Mi marido planea regalar mi apartamento, pero se topa de inmediato con el karma.

Alex anunció con calma que tal vez su madre tenía razón. Podríamos mudarnos temporalmente con Barbara, dijo, y mis padres probablemente podrían ayudarnos a comprar otro apartamento más adelante.

Luego se quejó de que ni siquiera le habían permitido tener suficiente influencia en la decoración.

Lo miré fijamente.

No se trataba de una idea ridícula que su madre hubiera inventado espontáneamente.

Lo habían hablado de antemano.

Katie ya estaba mirando el apartamento de forma diferente, casi como si estuviera imaginando dónde colocaría sus propios muebles.

Fue entonces cuando mi madre habló.

Mis padres se habían preparado para esto.
Mamá le dijo tranquilamente a Bárbara que nadie me iba a llevar a casa.

Bárbara empezó a discutir

Mi madre simplemente me miró y me dijo que cogiera el sobre.

Fui a un cajón y saqué los documentos que mis padres me habían dado cuando compramos el apartamento.

La escritura estaba a mi nombre.

Solo mío

Mis padres habían estructurado deliberadamente su contribución de esa manera y se aseguraron de que el acuerdo estuviera protegido por nuestro acuerdo prenupcial.

Alex había estado contribuyendo a nuestros gastos mensuales del hogar, pero no tenía autoridad para entregar mi propiedad a su hermana.

La confianza de Bárbara desapareció

Alex parecía realmente atónito.

A mi padre le interesaba menos hablar de derecho inmobiliario.

Quería saber por qué su nuevo yerno se había puesto al lado de su madre en una fiesta y había ofrecido públicamente la casa de su esposa sin siquiera consultarlo con ella.

Alex intentó explicar que solo quería ayudar a su hermana.

Le dije que no tenía nada de malo querer ayudar a Katie.

Había algo profundamente erróneo en mi decisión de hacer ese sacrificio.

Entonces le pedí que se fuera.

Barbara, Katie y Alex salieron juntos.

La fiesta prácticamente había terminado, pero mis padres se quedaron.

De todas formas, cortamos el pastel.

Alex quería otra oportunidad
Una semana después, Alex pidió reunirse con él.

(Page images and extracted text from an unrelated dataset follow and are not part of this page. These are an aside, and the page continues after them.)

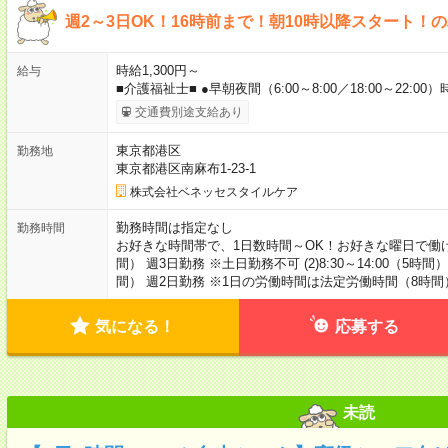
週2～3日OK！16時前まで！朝10時以降スタート！
時給1,300円～
給与
■介護福祉士■ ●早朝夜間（6:00～8:00／18:00～22:00）
交通費別途支給あり
東京都港区
勤務地
東京都港区南麻布1-23-1
株式会社ベネッセスタイルケア
勤務時間は指定なし
勤務時間
お好きな時間帯で、1日数時間～OK！お好きな曜日で働けます。 
間） 週3日勤務 ※土日勤務不可 (2)8:30～14:00（5時間） 
間） 週2日勤務 ※1日の労働時間は法定労働時間（8時
気になる！
応募する
未読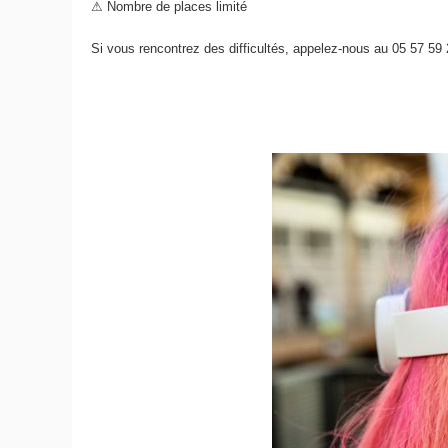
⚠ Nombre de places limité
Si vous rencontrez des difficultés, appelez-nous au 05 57 59 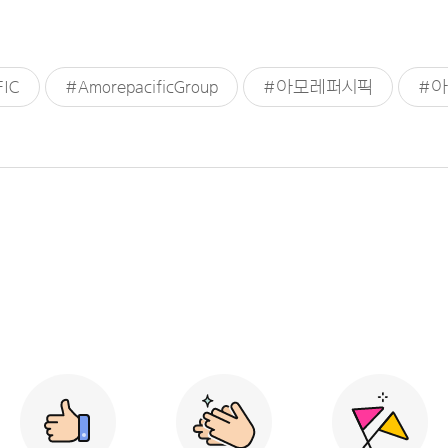
IC
#AmorepacificGroup
#아모레퍼시픽
#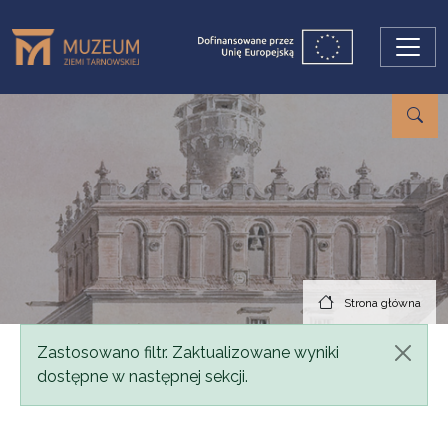
Przejdź do treści
Strona główna
Komunikat
Zastosowano filtr. Zaktualizowane wyniki
dostępne w następnej sekcji.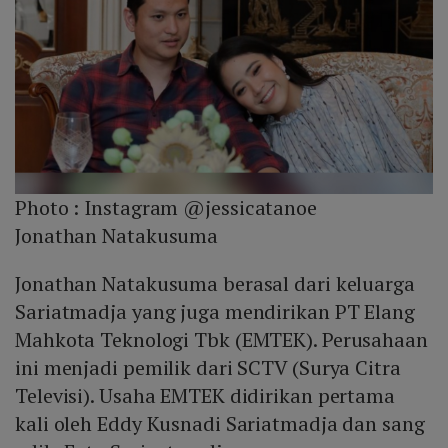
Photo :
Instagram @jessicatanoe
Jonathan Natakusuma
Jonathan Natakusuma berasal dari keluarga
Sariatmadja yang juga mendirikan PT Elang
Mahkota Teknologi Tbk (EMTEK). Perusahaan
ini menjadi pemilik dari SCTV (Surya Citra
Televisi). Usaha EMTEK didirikan pertama
kali oleh Eddy Kusnadi Sariatmadja dan sang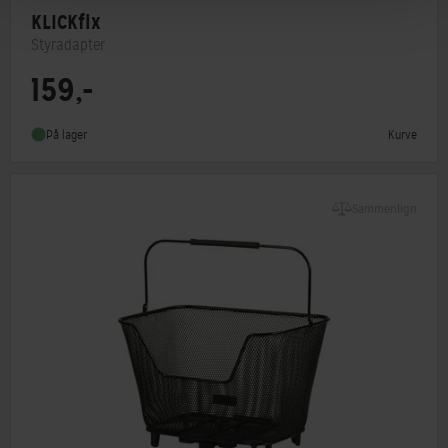
KLICKfix
Styradapter
159,-
Kurve
På lager
Sammenlign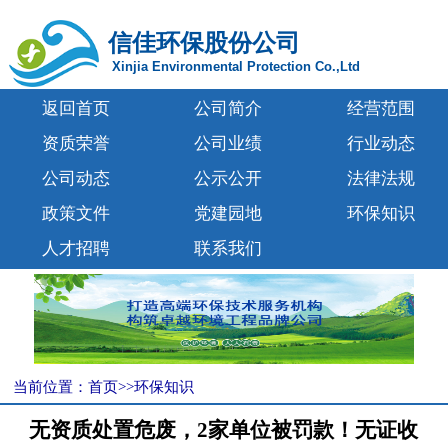
信佳环保股份公司
Xinjia Environmental Protection Co.,Ltd
返回首页
公司简介
经营范围
资质荣誉
公司业绩
行业动态
公司动态
公示公开
法律法规
政策文件
党建园地
环保知识
人才招聘
联系我们
当前位置：
首页
>>
环保知识
无资质处置危废，2家单位被罚款！无证收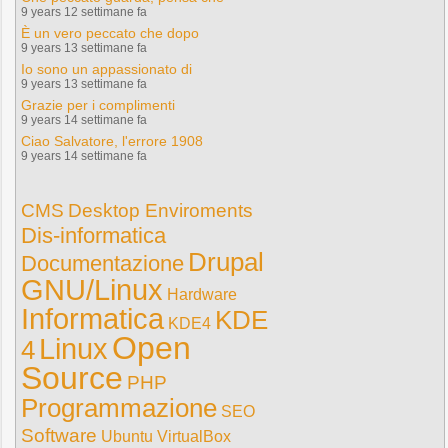
9 years 12 settimane fa
È un vero peccato che dopo
9 years 13 settimane fa
Io sono un appassionato di
9 years 13 settimane fa
Grazie per i complimenti
9 years 14 settimane fa
Ciao Salvatore, l'errore 1908
9 years 14 settimane fa
CMS
Desktop Enviroments
Dis-informatica
Drupal
Documentazione
GNU/Linux
Hardware
Informatica
KDE
KDE4
Open
Linux
4
Source
PHP
Programmazione
SEO
Software
Ubuntu
VirtualBox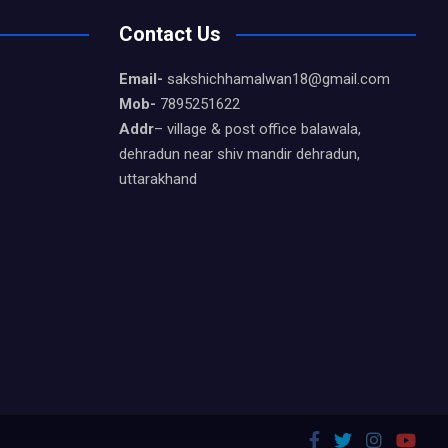
Contact Us
Email-
sakshichhamalwan18@gmail.com
Mob-
7895251622
Addr
– village & post office balawala,
dehradun near shiv mandir dehradun,
uttarakhand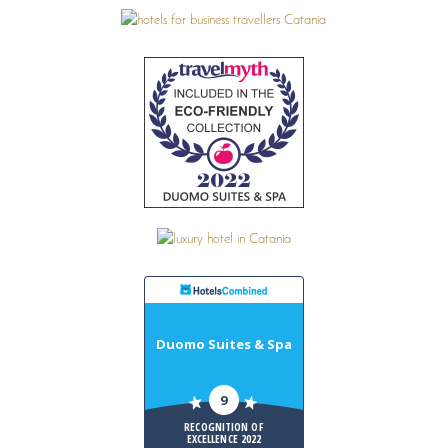
Duomo Suites & Spa
9
RECOGNITION OF
EXCELLENCE 2022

Elegimos una cafetería a medio camino entre nuestras oficinas.

Tenía un aspecto terrible

Se disculpó repetidamente e insistió en que me amaba. Dijo que su madre lo había presionado y que entró en pánico porque se sentía responsable de ayudar a su hermana.

Escuché

Entonces le recordé lo que realmente había sucedido.

No nos había preguntado en privado si podíamos ayudar a Katie.

Había participado en un plan para presionarme públicamente para que entregara mi casa, aparentemente dando por sentado que mis padres simplemente financiarían otra.

Eso no fue generosidad

Era un derecho disfrazado de obligación familiar.